En chemin sur la route conduisant au centre de santé de Nhampoca, je suis arrêtée par deux hommes âgés. « Le docteur peut-il venir voir quelque chose avec nous ? », me demandent-ils. Je sors mon matériel médical de mon sac à dos, prête à voir un patient malade. Mais alors que j’arrive près de la rivière, je suis étonnée en voyant des hommes rassemblés de manière solennelle autour de quelqu’un ou de quelque chose.

Je les écarte doucement et je vois sur la boue les affaires d’une personne qui racontent une histoire : une robe dont les couleurs autrefois vives se sont ternies et ont pris une teinte marron, des mains flasques décolorées par les eaux marécageuses. « J’arrive trop tard, nous sommes arrivés trop tard, je regrette, je ne peux rien faire. » Ils hochent la tête en silence.

Vulnérables au paludisme

Les gens s’alignent pour les consultations médicales de l’équipe mobile de MSF dans le petit village de Nhatiquiriqui. Quand l’agent de santé communautaire amène des patients dans notre petite zone de soins, nous nous asseyons sur des sacs de riz vides car plus personne n’a de chaises. Pour chaque patient, le diagnostic est le paludisme, plus de la moitié d’entre eux sont des enfants de moins de cinq ans.

Un enfant passe sur une route détruite entre Nhamatanda et Tica. Mozambique. 2019.
 © Mohammad Ghannam/MSF
Un enfant passe sur une route détruite entre Nhamatanda et Tica. Mozambique. 2019. © Mohammad Ghannam/MSF

Les inondations ont détruit les maisons mais ont aussi emporté les affaires à l’intérieur – moustiquaires, vêtements – ce qui a rendu les gens encore plus vulnérables face aux moustiques qui pullulent maintenant sur les terres inondées formant des lacs.

Une fillette, qui fait bien plus que ses neuf ans, s’assied près de moi avec ses deux petits frères. Ils ont tous le paludisme, je demande donc à parler à leur mère, pour lui expliquer le traitement à suivre et les mesures de prévention à prendre. L’agent de santé me prend doucement par le bras et me dit que leur mère n’est plus de ce monde.

Les premières fleurs

La phase d’urgence est sans doute finie mais alors que les eaux commencent à refluer, les arbres continuent de dire leur histoire. « C’est là que je suis resté accroché pendant quatre jours, dit un vieil homme à Nhampoca, cet arbre a sauvé la vie de ma famille. »

Des enfants jouent sur une balançoire accrochée à un arbre tombé lors du passage du cyclone. Mozambique. 2019.
 © Mohammad Ghannam/MSF
Des enfants jouent sur une balançoire accrochée à un arbre tombé lors du passage du cyclone.

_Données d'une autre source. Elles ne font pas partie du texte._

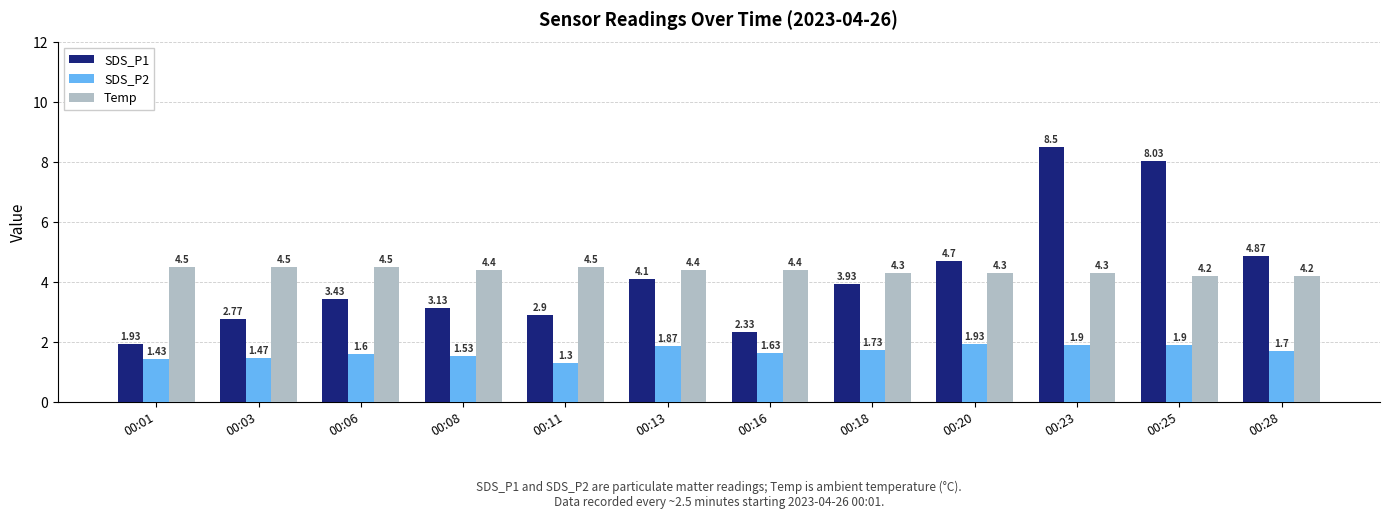

Count the number of categories in the chart.

12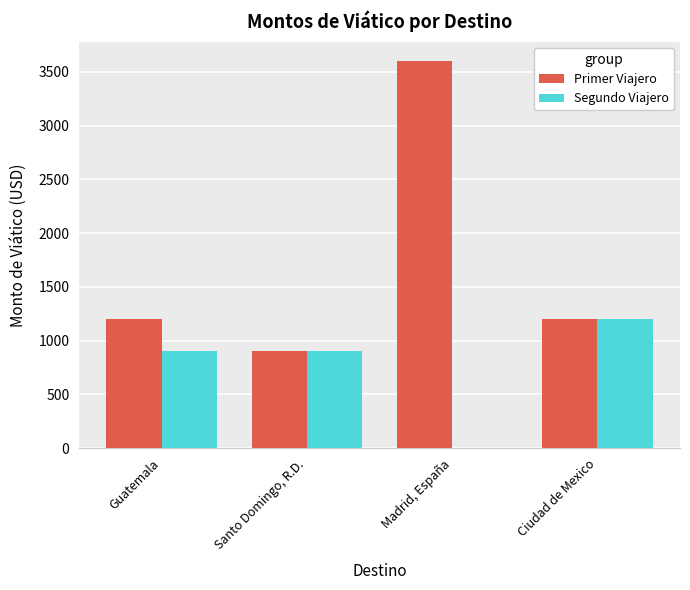

Are the bars horizontal?

No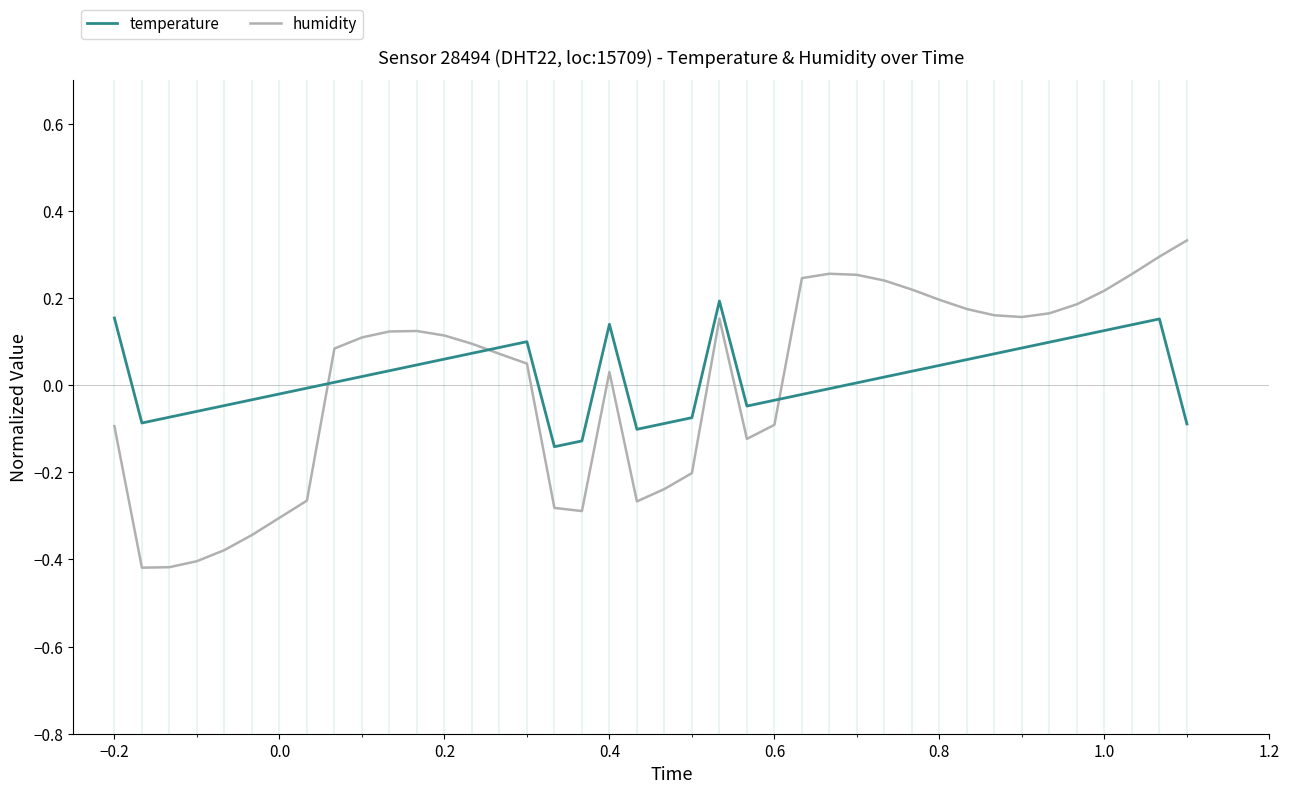

Rank the series by their maximum value, from lowest to highest.

temperature, humidity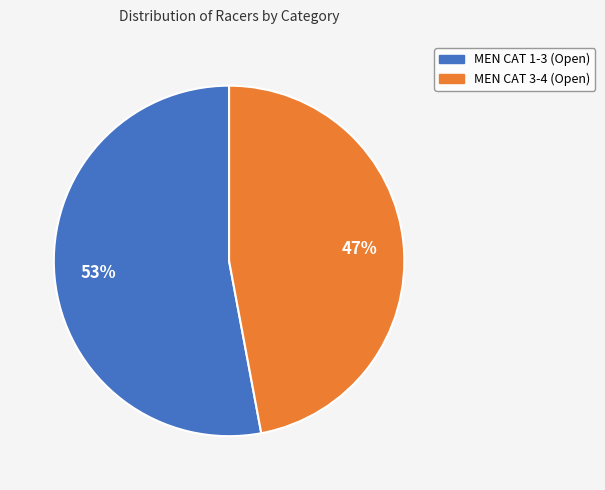

The MEN CAT 3-4 (Open) slice represents 47% of the pie. True or false?

True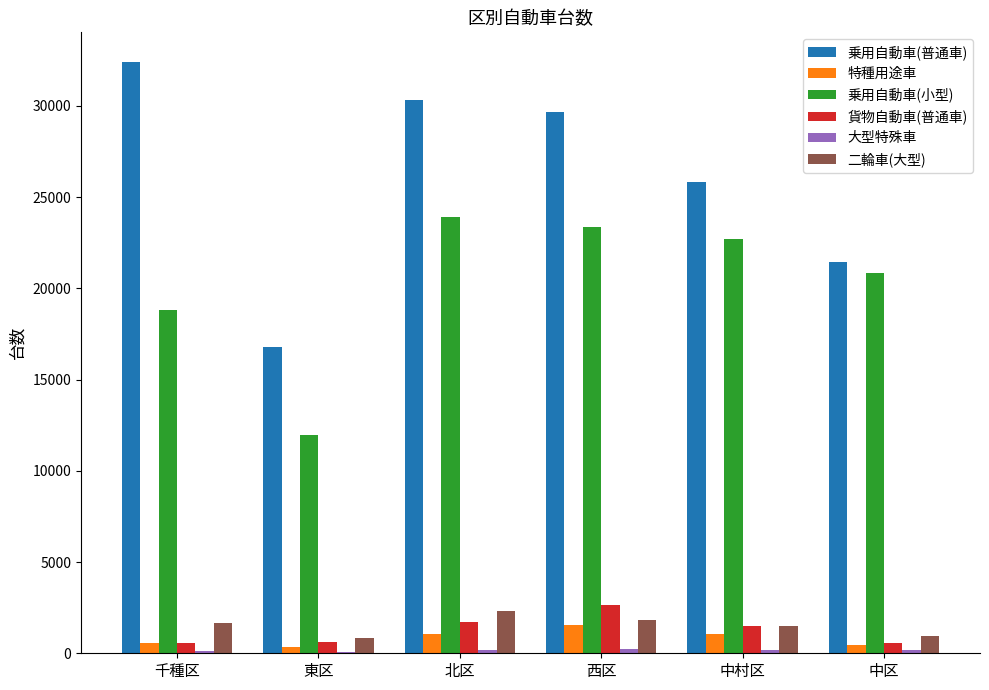

True or false: 乗用自動車(小型) has a value of 20826 at 中区.

True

Mozambique. 2019. © Mohammad Ghannam/MSF

Chipendo, qui travaille comme infirmier dans le centre de santé local, ne doit pas son salut à une opération exaltante en hélicoptère mais à des pêcheurs courageux qui se sont servi d’une tronc d’arbre comme d’un canoë et sont venus à son secours après qu’il a passé deux jours sans nourriture agrippé à une branche, en risquant leur propre vie dans des courants très forts. Chipendo a demandé à ne pas rentrer chez lui, mais à aller directement au centre de santé. Il avait des patients à voir.

Les cultures recommencent à timidement sortir de terre à Nhampoca et je pense à toutes les histoires mêlant courage, force, résilience et abnégation que des rescapés m’ont racontées, mais aussi à tous ceux qui ont péri après s’être débattus. A ce stade vulnérable et fragile du rétablissement, les Mozambicains commencent à recoller les morceaux de leur vie, de leur famille et de leur maison. Je quitte le centre de santé et marche sur une route boueuse en lançant un dernier regard aux eaux stagnantes où de grandes plantes aquatiques commencent à pousser et, pour la première fois, je vois des fleurs dans ces eaux sombres.